## Extracted text
* * * * * * * * *

/*************************************************************************
  Uniq        Removes duplicate lines, even if non consecutive

  Author:     SemWare

  Date:       Feb  7, 1997  (SEM) initial version
              Mar  4, 1997  (SEM) added ability to limit text comparison
                            to text within a column block.
              May  8, 1998  (SEM) Save/restore block marking status
              Mar 17, 1999  (SEM) Fix bug in column block handling
              Feb 18, 2015  (SEM) Added delete parent option
              Mar 02, 2020  (SEM) Bug: delete parent not working. Fixed.
                                  Thanks to Fred Olson for the report.

  Overview:

  This macro will remove duplicate lines from a file or block, starting at the
  current position or at the beginning of the file or block.  The duplicated
  lines need not occur consecutively.  The relative order of the file is left
  unchanged.

  To run this macro, select it from the Potpourri, or run it by name
  via the ExecMacro command (default: <ctrl x>)

  Usage notes:

  If the cursor is within a marked block, the macro prompts to confirm using
  the block vs. the entire file.

  If the cursor is not at the beginning of the file/block, the macro prompts
  whether to start at the current position or at the beginning of the
  file/block.

  If a column block is marked, then optionally the comparison can be limited
  to text within the column block.

  Limitations:

  If the 'duplicate text in column blocks only' option is used, the column
  block width must be less than MAXFINDLEN (see below) characters.

  Copyright 1992-1999 SemWare Corporation.  All Rights Reserved Worldwide.

  Use, modification, and distribution of this SAL macro is encouraged by
  SemWare provided that this statement, including the above copyright
  notice, is not removed; and provided that no fee or other remuneration
  is received for distribution.  You may add your own copyright notice
  to cover new matter you add to the macro, but SemWare Corporation will
  neither support nor assume legal responsibility for any material added
  or any changes made to the macro.

*************************************************************************/

constant MAXSTRLEN = 255

constant MAXFINDLEN = 255

constant MAX_COLUMN_WIDTH = MAXFINDLEN

integer proc HowMany(integer lines_to_check, integer use_block)
    integer lines_left

    lines_left = iif(use_block, Query(BlockEndLine), NumLines()) - CurrLine()
    return (100 - (lines_left * 100 / lines_to_check))
end

menu StartWhereMenu()
    "&Start at Beginning of File/Block"
    "&Work from the Current Line Onwards"
    "&Cancel"
end

integer proc StartHere(integer use_block)
    if (use_block and CurrLine() > Query(BlockBegLine)) or
        (CurrLine() > 1)
        case StartWhereMenu("Uniq")
            when 0, 3
                return (-1)
            when 1
                return (FALSE)

* * * * * * * * *

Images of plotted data
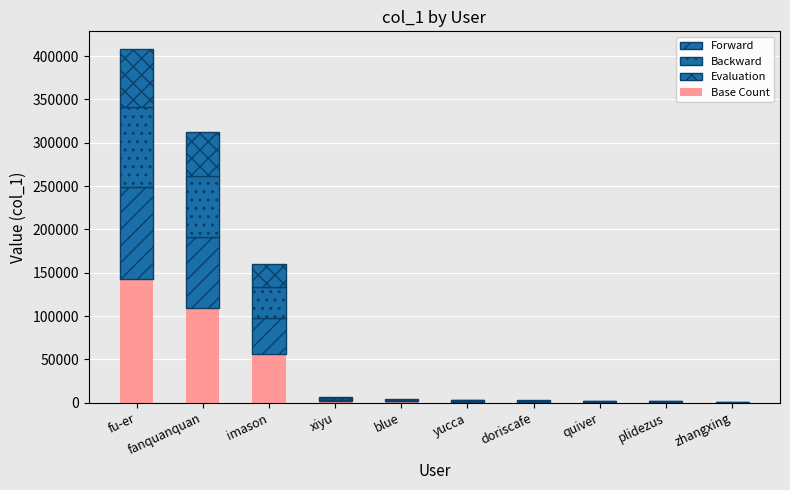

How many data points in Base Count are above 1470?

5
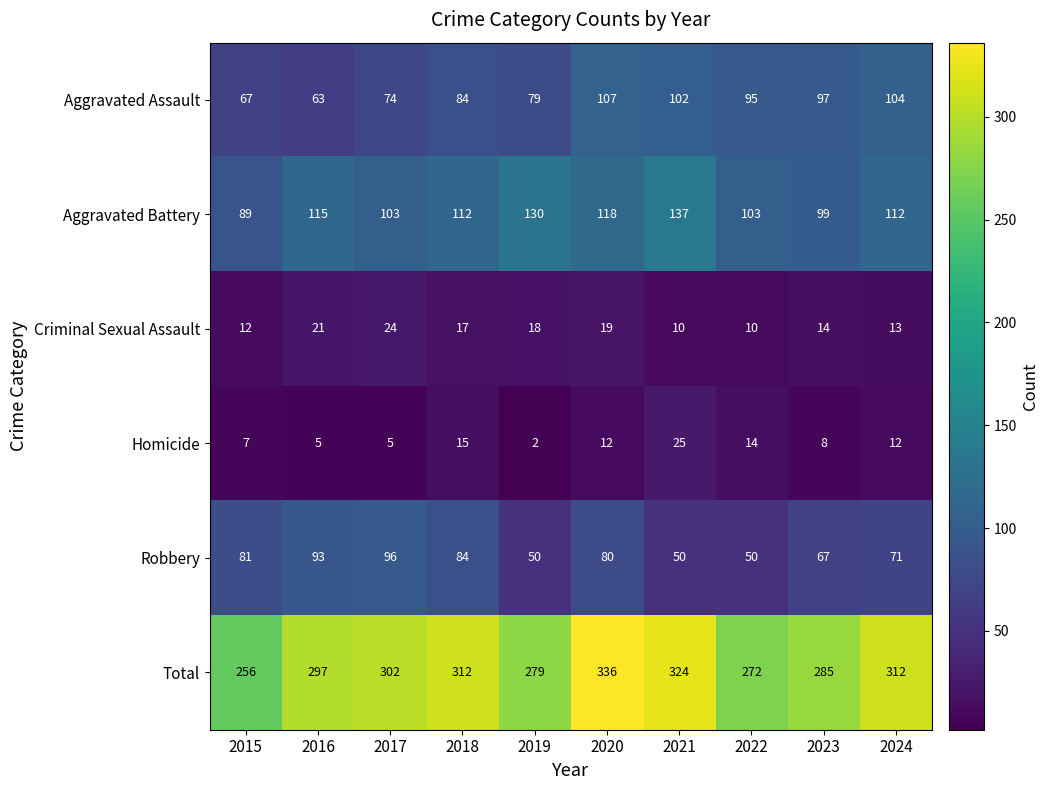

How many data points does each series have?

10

* * * * * * * * *

Write the next part of the Uniq macro source code, picking up right after its last line. The material is separate from the macro source code.

            when 2
        endcase
    endif
    return (TRUE)
end

integer proc LimitToColumns()
    return (MsgBox("Uniq", "Limit comparison to text in column block?", _YES_NO_CANCEL_))
end

integer proc LimitToBlock()
    return (MsgBox("Uniq", "Limit operation to lines in currently marked block?", _YES_NO_CANCEL_))
end

integer proc UseBlock(var integer limit_to_columns)
    integer result, blocktype

    blocktype = isCurrLineInBlock()
    limit_to_columns = FALSE
    if blocktype
        if blocktype == _COLUMN_ and Query(BlockEndCol) - Query(BlockBegCol) < MAXFINDLEN
            if LimitToColumns()
                limit_to_columns = TRUE
                return (TRUE)
            endif
        endif
        result = LimitToBlock()
        case result
            when 0
                return (-1)
            when 1
                return (TRUE)
        endcase
    endif
    return (FALSE)
end

// first MAXFINDLEN chars match, len > 255
integer proc ThisLineEqual(integer line1)
    integer len_left, line2, p
    string s2[255]

    line2 = CurrLine()
    len_left = CurrLineLen() - MAXFINDLEN
    p = MAXFINDLEN + 1

    repeat
        s2 = GetText(p, len_left)
        GotoLine(line1)
        if s2 <> GetText(p, sizeof(s2))
            GotoLine(line2)
            return (FALSE)
        endif

        GotoLine(line2)

        p = p + Length(s2)
        len_left = len_left - Length(s2)
    until len_left == 0
    return (TRUE)
end

/**************************************************************************
  If pos_col1 is non-zero,
      we are only checking text inside a column block.
      also, we can assume that text width <= MAXFINDLEN
  Else
      text width can be > MAXFINDLEN

 **************************************************************************/
integer proc Match(string s1, string fopts, integer line1, integer len1, integer pos_col1)
    integer tlen

    // Exception!!! empty lines
    if Length(s1) == 0
        if pos_col1 == 0
            return (lFind("^$", "x"))
        endif

        if CurrPos() > pos_col1 and not Down()
            return (FALSE)
        endif

        while isCurrLineInBlock()
            if CurrLineLen() < pos_col1
                return (TRUE)
            endif
            if not Down()
                break
            endif
        endwhile
        return (FALSE)
    elseif len1 <= MAXFINDLEN
        return (lFind(s1, fopts + "^$"))
    elseif not lFind(s1, fopts + "^")
        return (FALSE)
    elseif CurrLineLen() <= MAXSTRLEN
        tlen = CurrLineLen() - MAXFINDLEN
        return (GetText(MAXFINDLEN + 1, tlen) == s1[MAXFINDLEN + 1: tlen])
    else
        return (ThisLineEqual(line1))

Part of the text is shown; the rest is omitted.